"Le report des revalorisations prévues pour les kinésithérapeutes, en raison du dépassement de l'objectif national de dépenses d’Assurance maladie, illustre une mécanique budgétaire implacable, mais profondément injuste. Il révèle un déséquilibre systémique : la solidarité interprofessionnelle imposée indistinctement fait peser sur les kinés les conséquences de dérives budgétaires auxquelles ils ne contribuent pas. Ce traitement accentue le sentiment d’humiliation et de mépris, déjà nourri par un déficit chronique de reconnaissance institutionnelle.
Les syndicats parlent de trahison. Pourtant, cette clause de report est inscrite dans les textes. Dès lors, pourquoi une telle indignation ? Parce qu'elle s’inscrit dans un contexte plus large de myopie institutionnelle et de cécité cognitive collective. Depuis 2021, la Cour des comptes alerte sur les risques de dérive de l’Ondam et recommande explicitement de conditionner les revalorisations au respect de l’objectif. Ces alertes, largement documentées dans ses rapports successifs, ont été ignorées ou minimisées. Malgré des avertissements clairs en mai 2024 et 2025 sur la perte de contrôle des dépenses, aucun acteur n’a anticipé sérieusement les conséquences prévisibles.
Cette inaction s’explique par une illusion de partenariat loyal.
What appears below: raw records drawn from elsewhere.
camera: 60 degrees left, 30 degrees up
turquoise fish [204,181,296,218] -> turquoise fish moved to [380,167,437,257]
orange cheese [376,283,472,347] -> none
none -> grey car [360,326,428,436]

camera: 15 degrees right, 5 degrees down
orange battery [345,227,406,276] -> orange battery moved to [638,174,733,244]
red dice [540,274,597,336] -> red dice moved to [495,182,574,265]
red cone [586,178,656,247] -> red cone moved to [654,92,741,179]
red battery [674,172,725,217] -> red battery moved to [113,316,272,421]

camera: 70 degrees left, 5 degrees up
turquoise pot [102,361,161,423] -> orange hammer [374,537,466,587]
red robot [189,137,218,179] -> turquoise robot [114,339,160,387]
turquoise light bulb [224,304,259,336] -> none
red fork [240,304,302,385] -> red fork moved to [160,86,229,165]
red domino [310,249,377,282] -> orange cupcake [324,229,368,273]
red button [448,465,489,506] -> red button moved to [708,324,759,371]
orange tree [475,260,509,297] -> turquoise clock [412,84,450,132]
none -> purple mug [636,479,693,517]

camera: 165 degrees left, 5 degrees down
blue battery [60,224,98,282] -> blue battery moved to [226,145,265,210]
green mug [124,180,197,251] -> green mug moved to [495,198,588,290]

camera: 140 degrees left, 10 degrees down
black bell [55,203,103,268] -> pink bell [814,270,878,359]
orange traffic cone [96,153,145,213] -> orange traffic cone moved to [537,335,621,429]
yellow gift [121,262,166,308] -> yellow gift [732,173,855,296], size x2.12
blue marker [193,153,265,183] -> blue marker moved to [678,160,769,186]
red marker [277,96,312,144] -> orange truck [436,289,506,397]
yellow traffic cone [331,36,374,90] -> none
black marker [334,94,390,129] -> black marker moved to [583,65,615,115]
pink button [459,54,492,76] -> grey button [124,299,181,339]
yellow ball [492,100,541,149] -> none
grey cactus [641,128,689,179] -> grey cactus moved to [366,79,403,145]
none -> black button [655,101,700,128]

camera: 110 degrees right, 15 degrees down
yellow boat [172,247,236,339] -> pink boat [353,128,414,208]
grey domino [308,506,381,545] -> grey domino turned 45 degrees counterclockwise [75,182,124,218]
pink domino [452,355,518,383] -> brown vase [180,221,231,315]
Sociologiquement, il s’agit d’un consentement sous contrainte, dans une relation asymétrique entre la Cnam et les représentants professionnels. Comme l’écrit Bourdieu, le contrat est souvent accepté, faute de mieux. La signature d’un avenant peut masquer une adhésion contrainte, déconnectée des rapports de force réels. D’où un sentiment de trahison quand ce contrat se transforme en mécanisme de sanction.